What to produce: From the line that includes "NativeClient est certainement" down to the final line of the data below, copy every line exactly and leave the rest out.

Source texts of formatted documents
-------------------------

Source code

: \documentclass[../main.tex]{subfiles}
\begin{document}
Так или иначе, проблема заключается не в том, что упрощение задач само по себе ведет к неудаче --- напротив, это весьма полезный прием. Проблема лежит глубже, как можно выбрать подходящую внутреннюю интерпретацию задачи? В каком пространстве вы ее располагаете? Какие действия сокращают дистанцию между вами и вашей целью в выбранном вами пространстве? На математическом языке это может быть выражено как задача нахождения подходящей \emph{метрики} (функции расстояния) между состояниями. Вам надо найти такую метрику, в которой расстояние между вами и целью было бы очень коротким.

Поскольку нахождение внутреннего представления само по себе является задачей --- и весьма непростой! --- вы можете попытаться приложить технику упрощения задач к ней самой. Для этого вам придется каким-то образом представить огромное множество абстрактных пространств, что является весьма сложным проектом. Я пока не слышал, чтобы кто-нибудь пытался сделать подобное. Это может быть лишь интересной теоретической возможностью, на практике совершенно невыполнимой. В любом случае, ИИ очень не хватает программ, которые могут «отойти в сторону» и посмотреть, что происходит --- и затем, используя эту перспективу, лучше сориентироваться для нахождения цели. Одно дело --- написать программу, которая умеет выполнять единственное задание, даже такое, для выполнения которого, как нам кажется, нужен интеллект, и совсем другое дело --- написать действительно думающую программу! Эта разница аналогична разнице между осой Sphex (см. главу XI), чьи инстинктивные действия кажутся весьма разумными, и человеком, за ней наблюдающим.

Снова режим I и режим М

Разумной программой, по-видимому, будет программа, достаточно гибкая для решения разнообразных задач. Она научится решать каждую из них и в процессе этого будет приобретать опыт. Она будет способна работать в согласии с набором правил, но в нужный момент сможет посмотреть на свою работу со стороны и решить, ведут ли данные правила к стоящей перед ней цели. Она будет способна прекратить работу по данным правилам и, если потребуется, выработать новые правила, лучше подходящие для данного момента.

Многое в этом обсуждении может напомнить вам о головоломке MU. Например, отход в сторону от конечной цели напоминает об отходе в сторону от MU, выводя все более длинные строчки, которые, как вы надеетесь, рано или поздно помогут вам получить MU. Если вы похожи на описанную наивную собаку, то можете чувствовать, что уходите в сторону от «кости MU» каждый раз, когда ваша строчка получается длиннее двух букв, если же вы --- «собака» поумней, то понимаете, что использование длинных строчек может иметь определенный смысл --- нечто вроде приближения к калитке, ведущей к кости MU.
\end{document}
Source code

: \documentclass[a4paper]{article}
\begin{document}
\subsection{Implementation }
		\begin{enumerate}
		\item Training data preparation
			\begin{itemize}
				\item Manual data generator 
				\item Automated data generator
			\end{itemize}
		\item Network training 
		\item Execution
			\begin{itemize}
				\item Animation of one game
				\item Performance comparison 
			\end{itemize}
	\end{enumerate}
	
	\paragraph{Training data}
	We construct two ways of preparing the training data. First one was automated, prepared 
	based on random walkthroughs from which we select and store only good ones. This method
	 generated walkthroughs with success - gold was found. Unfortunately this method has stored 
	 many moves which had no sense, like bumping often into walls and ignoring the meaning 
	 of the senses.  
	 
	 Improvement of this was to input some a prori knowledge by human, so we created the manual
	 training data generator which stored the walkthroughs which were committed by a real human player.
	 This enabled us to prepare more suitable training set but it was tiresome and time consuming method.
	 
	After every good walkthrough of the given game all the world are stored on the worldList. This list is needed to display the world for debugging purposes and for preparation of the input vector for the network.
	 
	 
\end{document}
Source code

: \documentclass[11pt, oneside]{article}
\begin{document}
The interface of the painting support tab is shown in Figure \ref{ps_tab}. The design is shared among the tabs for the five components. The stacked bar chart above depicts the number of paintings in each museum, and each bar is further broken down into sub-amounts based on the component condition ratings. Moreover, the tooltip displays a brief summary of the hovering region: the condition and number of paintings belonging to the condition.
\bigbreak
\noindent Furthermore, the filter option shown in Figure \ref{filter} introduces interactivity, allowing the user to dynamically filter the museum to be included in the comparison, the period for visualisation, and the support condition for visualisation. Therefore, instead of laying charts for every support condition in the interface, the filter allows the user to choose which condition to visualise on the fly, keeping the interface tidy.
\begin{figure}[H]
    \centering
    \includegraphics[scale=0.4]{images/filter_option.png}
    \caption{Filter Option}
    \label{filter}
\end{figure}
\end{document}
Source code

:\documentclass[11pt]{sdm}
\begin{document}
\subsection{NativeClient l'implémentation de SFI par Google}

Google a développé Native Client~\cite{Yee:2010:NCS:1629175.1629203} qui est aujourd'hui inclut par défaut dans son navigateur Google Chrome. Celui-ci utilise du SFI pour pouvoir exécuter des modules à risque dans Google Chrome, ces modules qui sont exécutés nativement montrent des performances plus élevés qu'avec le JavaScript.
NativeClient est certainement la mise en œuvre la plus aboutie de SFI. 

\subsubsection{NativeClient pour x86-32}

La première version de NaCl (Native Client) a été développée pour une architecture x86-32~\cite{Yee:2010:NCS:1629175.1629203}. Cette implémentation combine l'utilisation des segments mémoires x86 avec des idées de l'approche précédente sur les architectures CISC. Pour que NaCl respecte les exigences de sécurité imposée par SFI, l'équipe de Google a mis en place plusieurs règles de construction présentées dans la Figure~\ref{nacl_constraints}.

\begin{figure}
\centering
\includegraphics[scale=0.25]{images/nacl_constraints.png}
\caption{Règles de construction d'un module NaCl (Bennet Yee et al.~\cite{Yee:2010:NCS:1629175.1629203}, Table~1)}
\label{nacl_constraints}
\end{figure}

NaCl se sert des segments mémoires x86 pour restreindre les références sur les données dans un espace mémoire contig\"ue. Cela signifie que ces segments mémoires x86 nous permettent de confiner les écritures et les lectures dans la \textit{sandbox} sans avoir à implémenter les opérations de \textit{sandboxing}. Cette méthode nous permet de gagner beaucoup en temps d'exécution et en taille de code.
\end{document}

-------------------------

Your solution:
NativeClient est certainement la mise en œuvre la plus aboutie de SFI. 

\subsubsection{NativeClient pour x86-32}

La première version de NaCl (Native Client) a été développée pour une architecture x86-32~\cite{Yee:2010:NCS:1629175.1629203}. Cette implémentation combine l'utilisation des segments mémoires x86 avec des idées de l'approche précédente sur les architectures CISC. Pour que NaCl respecte les exigences de sécurité imposée par SFI, l'équipe de Google a mis en place plusieurs règles de construction présentées dans la Figure~\ref{nacl_constraints}.

\begin{figure}
\centering
\includegraphics[scale=0.25]{images/nacl_constraints.png}
\caption{Règles de construction d'un module NaCl (Bennet Yee et al.~\cite{Yee:2010:NCS:1629175.1629203}, Table~1)}
\label{nacl_constraints}
\end{figure}

NaCl se sert des segments mémoires x86 pour restreindre les références sur les données dans un espace mémoire contig\"ue. Cela signifie que ces segments mémoires x86 nous permettent de confiner les écritures et les lectures dans la \textit{sandbox} sans avoir à implémenter les opérations de \textit{sandboxing}. Cette méthode nous permet de gagner beaucoup en temps d'exécution et en taille de code.
\end{document}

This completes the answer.